ASSIGNMENT:
Can you retype, word for word, the lines in the items that begin with the line containing "correspondre à ce qu'il y a dans la boîte. En" and end after the line containing "comme une seule"?

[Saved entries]
• • • • •

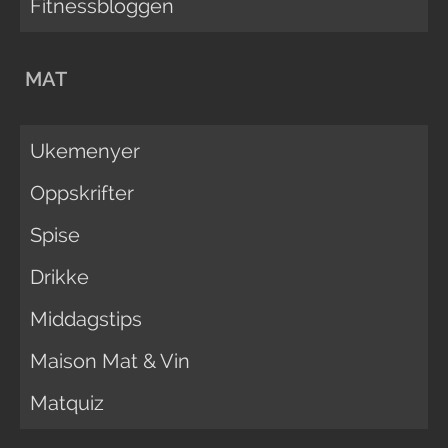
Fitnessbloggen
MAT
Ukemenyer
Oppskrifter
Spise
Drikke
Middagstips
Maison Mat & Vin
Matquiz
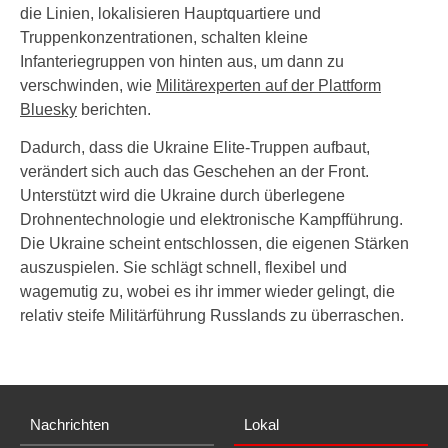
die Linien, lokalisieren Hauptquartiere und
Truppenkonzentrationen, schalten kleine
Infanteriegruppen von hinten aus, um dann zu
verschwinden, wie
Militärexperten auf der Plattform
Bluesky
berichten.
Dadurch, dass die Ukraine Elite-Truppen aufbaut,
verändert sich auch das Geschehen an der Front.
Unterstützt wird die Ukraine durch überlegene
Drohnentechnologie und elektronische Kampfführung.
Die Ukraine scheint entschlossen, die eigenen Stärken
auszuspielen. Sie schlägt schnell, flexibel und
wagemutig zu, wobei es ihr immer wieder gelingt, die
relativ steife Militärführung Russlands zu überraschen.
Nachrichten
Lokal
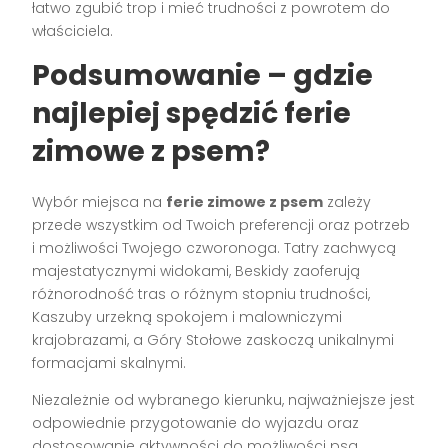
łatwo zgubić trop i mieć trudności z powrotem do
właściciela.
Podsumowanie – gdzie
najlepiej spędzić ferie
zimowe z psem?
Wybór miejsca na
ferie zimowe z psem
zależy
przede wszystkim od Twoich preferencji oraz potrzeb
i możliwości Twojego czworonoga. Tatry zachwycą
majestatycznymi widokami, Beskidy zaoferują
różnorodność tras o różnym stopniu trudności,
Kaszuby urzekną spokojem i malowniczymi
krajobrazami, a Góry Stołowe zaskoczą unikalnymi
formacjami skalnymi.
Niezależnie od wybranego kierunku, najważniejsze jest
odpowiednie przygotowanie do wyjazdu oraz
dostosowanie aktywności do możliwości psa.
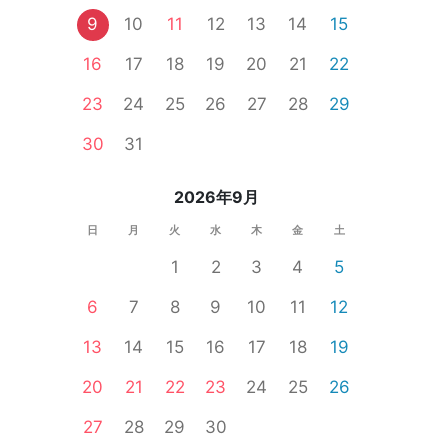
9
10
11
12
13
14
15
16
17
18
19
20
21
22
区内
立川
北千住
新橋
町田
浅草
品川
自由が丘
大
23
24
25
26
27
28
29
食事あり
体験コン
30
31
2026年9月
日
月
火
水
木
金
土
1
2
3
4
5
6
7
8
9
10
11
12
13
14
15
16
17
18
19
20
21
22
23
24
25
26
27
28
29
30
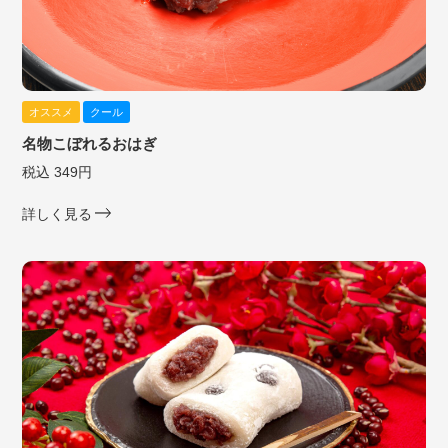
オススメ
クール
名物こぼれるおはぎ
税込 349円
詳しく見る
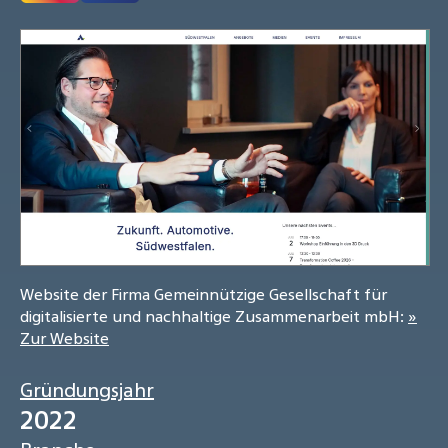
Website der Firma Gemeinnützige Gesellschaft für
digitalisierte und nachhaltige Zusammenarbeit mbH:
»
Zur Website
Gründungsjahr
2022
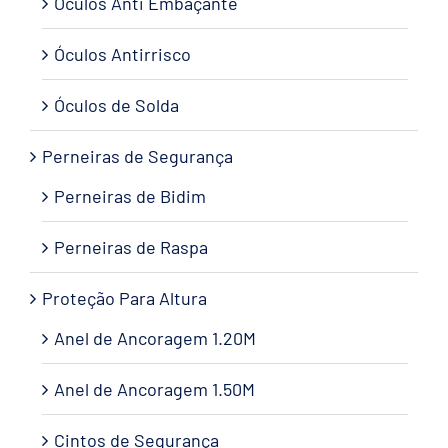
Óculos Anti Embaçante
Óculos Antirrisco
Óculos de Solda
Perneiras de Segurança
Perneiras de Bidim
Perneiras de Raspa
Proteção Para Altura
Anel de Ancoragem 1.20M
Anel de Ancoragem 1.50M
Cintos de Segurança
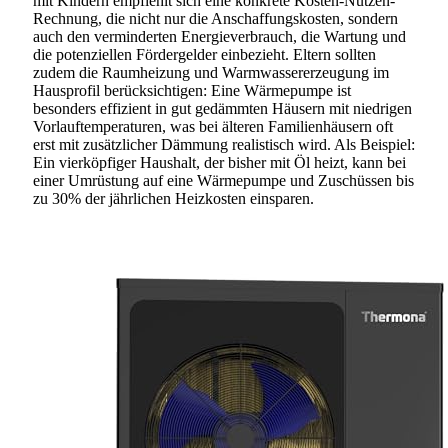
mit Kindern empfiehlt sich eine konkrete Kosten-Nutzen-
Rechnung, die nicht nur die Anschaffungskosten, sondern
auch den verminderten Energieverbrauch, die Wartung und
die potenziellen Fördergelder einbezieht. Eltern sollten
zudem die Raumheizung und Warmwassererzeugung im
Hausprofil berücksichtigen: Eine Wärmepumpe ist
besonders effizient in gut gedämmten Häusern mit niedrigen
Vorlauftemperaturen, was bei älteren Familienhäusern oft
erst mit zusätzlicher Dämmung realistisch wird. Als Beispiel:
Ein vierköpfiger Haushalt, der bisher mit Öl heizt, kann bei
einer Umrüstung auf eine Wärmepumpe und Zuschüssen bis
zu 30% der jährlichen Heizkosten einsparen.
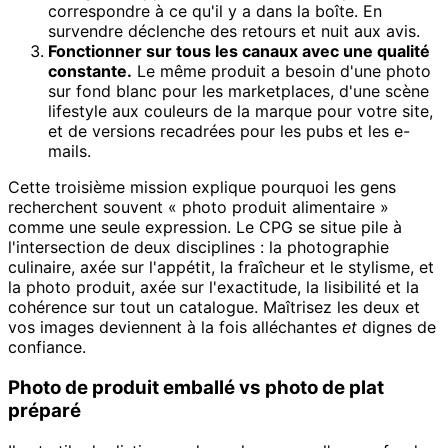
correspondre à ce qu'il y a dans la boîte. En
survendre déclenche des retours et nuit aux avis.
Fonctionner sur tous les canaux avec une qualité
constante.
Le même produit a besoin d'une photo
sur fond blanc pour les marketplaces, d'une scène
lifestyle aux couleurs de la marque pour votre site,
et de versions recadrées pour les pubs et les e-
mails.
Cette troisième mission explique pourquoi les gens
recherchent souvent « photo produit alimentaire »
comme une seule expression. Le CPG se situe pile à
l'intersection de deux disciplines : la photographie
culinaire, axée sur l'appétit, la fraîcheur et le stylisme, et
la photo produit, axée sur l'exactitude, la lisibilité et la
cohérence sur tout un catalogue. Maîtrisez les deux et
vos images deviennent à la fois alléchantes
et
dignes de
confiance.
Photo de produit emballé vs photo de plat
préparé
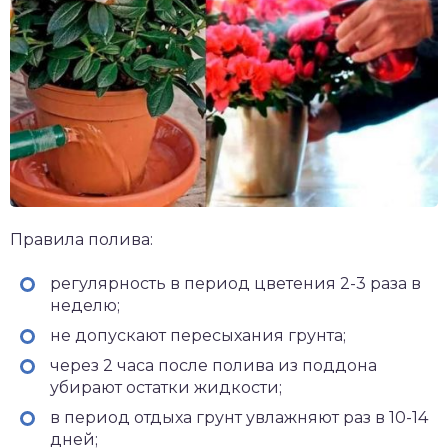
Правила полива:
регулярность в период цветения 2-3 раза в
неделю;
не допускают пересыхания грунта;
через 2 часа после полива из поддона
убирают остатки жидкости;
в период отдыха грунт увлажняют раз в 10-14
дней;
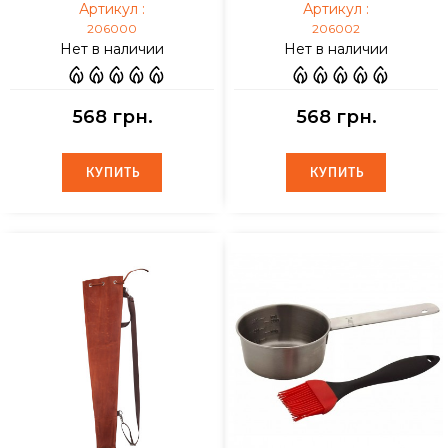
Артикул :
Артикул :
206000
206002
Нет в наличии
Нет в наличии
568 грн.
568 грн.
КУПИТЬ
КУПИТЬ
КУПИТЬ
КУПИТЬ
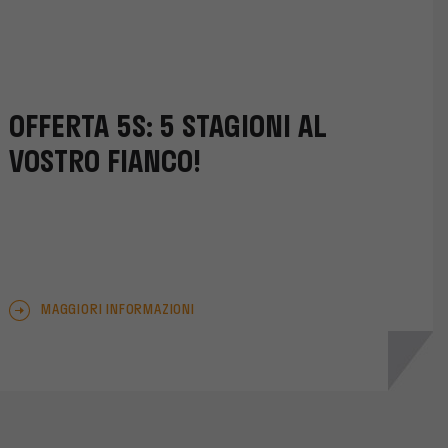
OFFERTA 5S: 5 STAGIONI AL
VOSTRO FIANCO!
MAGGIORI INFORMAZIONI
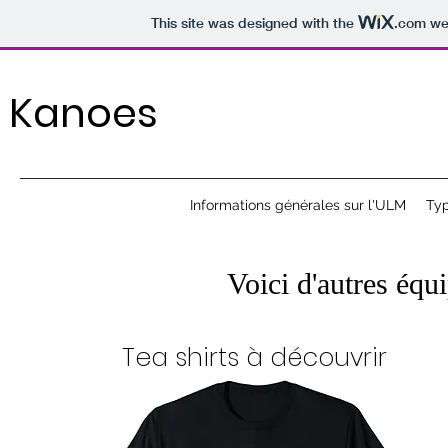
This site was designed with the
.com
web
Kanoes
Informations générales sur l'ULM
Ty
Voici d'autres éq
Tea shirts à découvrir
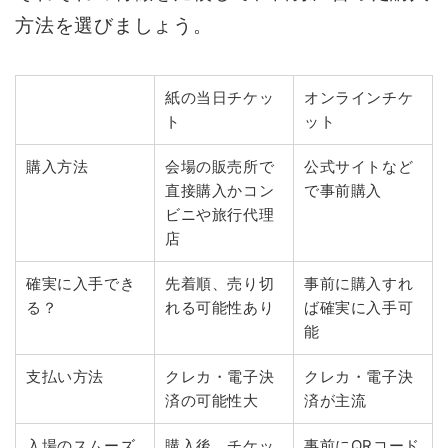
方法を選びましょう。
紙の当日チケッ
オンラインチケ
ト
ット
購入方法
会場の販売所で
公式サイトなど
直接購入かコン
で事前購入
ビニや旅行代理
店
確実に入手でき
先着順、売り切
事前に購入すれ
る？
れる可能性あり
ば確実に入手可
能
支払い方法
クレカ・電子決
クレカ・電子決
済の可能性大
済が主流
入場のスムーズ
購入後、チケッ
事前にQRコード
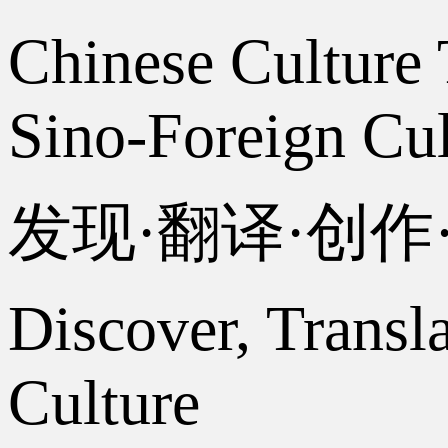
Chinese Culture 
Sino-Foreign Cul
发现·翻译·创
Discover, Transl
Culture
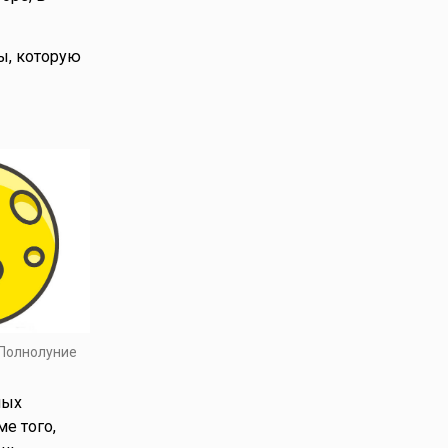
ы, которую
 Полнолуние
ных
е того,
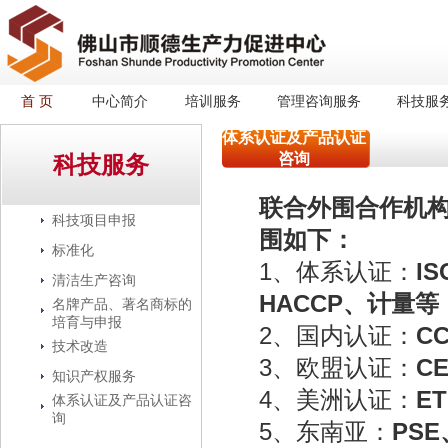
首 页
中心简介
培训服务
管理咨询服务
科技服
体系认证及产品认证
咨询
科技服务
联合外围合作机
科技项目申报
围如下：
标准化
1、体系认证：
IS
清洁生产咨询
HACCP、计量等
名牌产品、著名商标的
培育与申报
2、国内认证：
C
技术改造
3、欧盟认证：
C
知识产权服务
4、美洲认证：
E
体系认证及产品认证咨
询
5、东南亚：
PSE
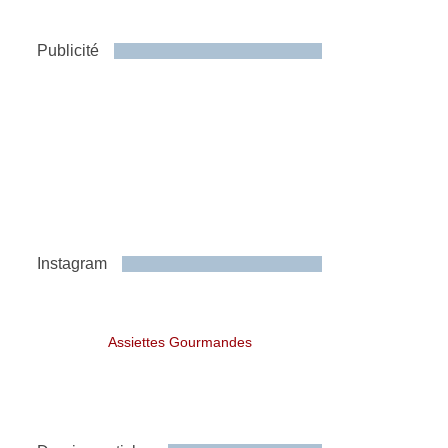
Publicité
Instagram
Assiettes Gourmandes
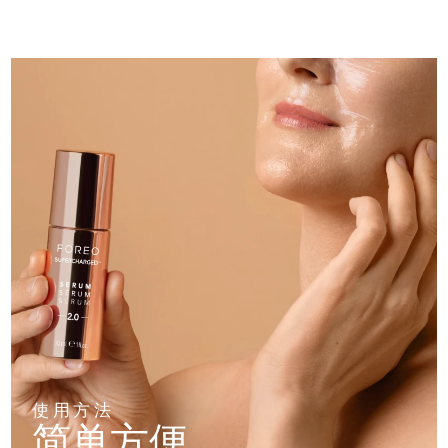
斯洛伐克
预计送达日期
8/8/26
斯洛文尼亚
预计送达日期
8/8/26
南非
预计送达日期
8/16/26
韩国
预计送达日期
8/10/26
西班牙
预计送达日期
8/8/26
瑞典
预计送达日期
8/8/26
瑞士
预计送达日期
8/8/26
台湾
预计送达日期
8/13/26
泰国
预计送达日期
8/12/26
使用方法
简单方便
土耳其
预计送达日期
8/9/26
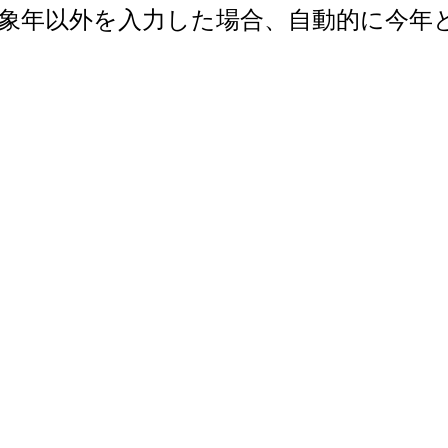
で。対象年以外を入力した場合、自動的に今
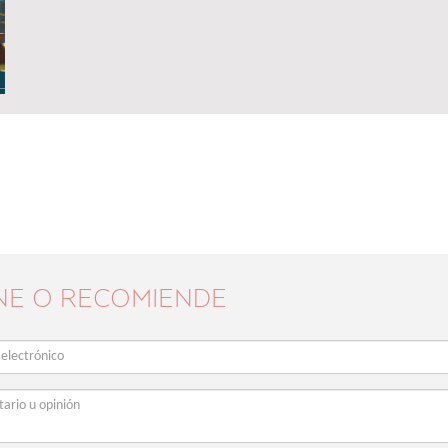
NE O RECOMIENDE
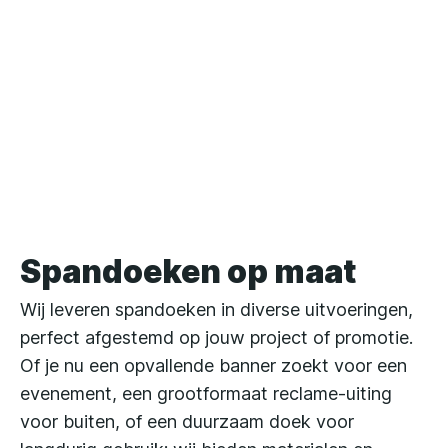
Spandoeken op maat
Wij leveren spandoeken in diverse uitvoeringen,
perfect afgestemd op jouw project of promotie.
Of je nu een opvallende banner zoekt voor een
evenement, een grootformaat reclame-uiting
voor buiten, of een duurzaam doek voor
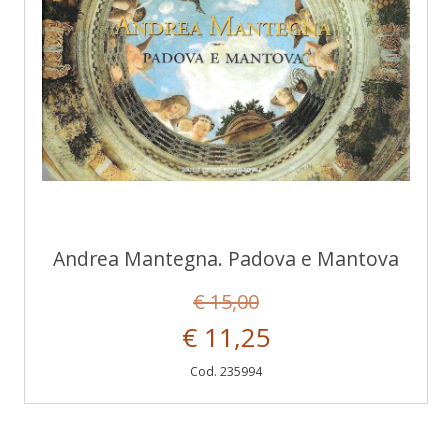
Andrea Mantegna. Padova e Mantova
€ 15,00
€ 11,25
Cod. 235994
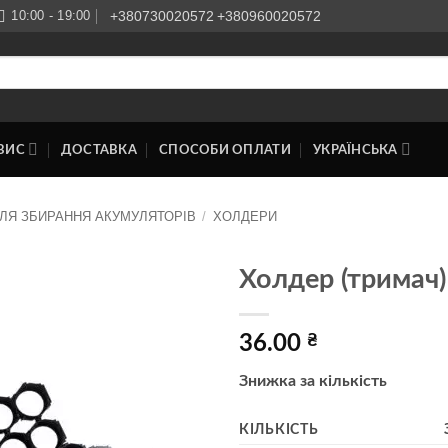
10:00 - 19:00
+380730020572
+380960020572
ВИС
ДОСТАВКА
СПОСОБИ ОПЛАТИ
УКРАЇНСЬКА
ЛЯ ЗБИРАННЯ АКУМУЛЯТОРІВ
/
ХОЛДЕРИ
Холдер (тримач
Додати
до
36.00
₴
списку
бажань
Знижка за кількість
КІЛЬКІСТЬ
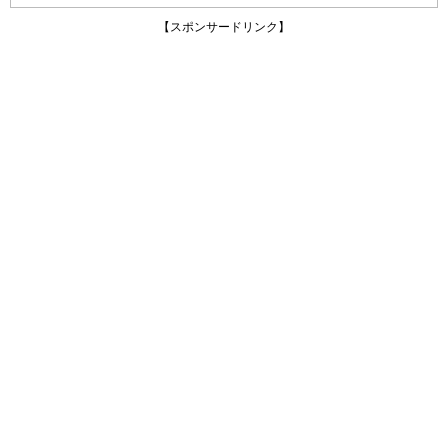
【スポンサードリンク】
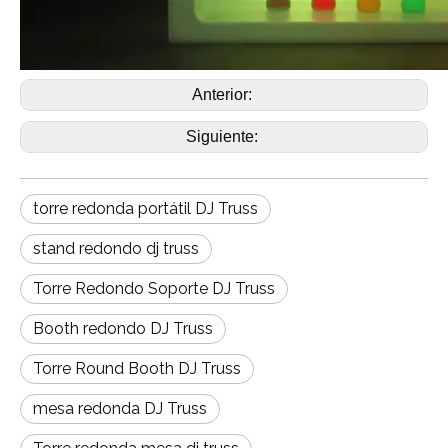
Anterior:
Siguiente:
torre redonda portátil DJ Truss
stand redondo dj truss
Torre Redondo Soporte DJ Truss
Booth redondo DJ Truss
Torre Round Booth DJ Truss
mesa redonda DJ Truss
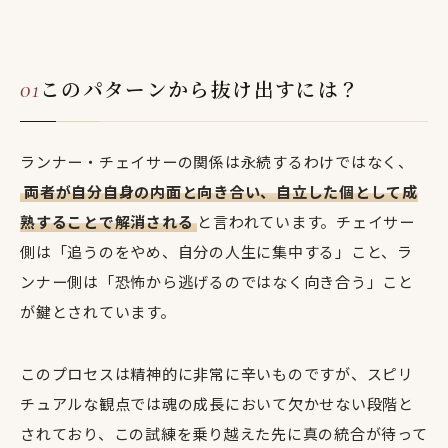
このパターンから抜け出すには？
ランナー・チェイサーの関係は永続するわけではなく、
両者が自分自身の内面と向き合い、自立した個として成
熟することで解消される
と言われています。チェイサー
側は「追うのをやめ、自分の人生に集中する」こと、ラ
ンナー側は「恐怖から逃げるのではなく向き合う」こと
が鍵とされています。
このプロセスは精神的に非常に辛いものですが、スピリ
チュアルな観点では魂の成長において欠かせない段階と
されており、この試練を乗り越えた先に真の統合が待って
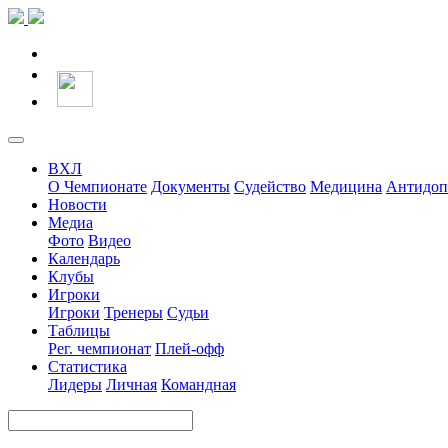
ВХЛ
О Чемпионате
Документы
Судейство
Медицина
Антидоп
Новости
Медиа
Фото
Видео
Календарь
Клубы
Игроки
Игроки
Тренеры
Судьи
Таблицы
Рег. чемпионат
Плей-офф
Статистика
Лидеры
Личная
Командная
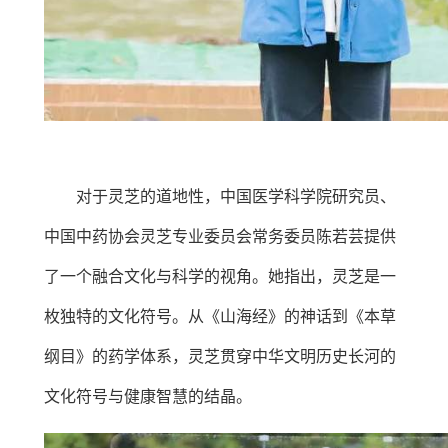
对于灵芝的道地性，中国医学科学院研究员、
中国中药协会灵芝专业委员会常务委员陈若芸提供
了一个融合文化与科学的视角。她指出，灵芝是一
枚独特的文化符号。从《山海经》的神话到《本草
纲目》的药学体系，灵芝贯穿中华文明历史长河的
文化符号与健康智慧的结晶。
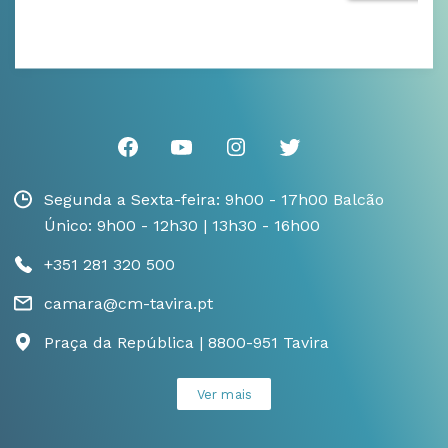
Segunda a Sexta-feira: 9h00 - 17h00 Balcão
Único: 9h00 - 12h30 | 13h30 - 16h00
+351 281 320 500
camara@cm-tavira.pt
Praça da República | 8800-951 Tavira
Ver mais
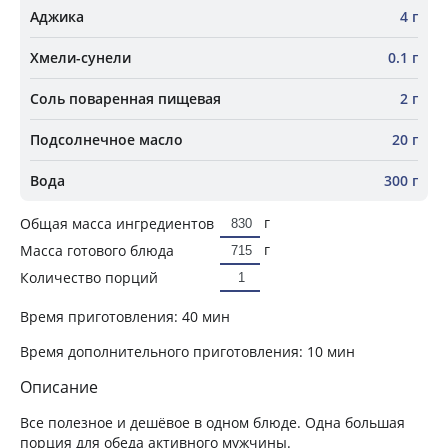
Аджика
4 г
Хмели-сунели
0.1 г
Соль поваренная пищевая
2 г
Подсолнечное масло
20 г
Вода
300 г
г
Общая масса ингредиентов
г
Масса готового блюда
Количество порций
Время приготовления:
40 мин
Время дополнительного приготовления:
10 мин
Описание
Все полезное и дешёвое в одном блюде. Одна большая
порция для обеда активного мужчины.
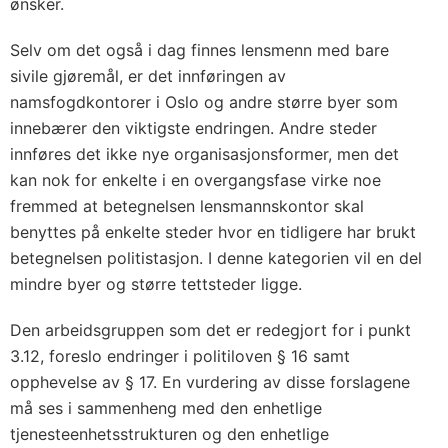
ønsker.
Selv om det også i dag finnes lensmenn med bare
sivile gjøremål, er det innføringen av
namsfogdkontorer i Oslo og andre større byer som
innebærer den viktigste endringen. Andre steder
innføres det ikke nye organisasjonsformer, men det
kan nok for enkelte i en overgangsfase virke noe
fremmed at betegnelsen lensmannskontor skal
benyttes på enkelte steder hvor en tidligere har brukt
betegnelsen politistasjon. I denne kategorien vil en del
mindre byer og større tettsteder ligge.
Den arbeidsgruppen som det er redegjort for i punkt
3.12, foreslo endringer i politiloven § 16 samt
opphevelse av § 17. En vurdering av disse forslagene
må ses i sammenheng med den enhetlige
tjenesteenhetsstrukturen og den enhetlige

• • • • •

EXPECTED ANSWER:
correspondre à ce qu'il y a dans la boîte. En
survendre déclenche des retours et nuit aux avis.
Fonctionner sur tous les canaux avec une qualité
constante.
Le même produit a besoin d'une photo
sur fond blanc pour les marketplaces, d'une scène
lifestyle aux couleurs de la marque pour votre site,
et de versions recadrées pour les pubs et les e-
mails.
Cette troisième mission explique pourquoi les gens
recherchent souvent « photo produit alimentaire »
comme une seule expression. Le CPG se situe pile à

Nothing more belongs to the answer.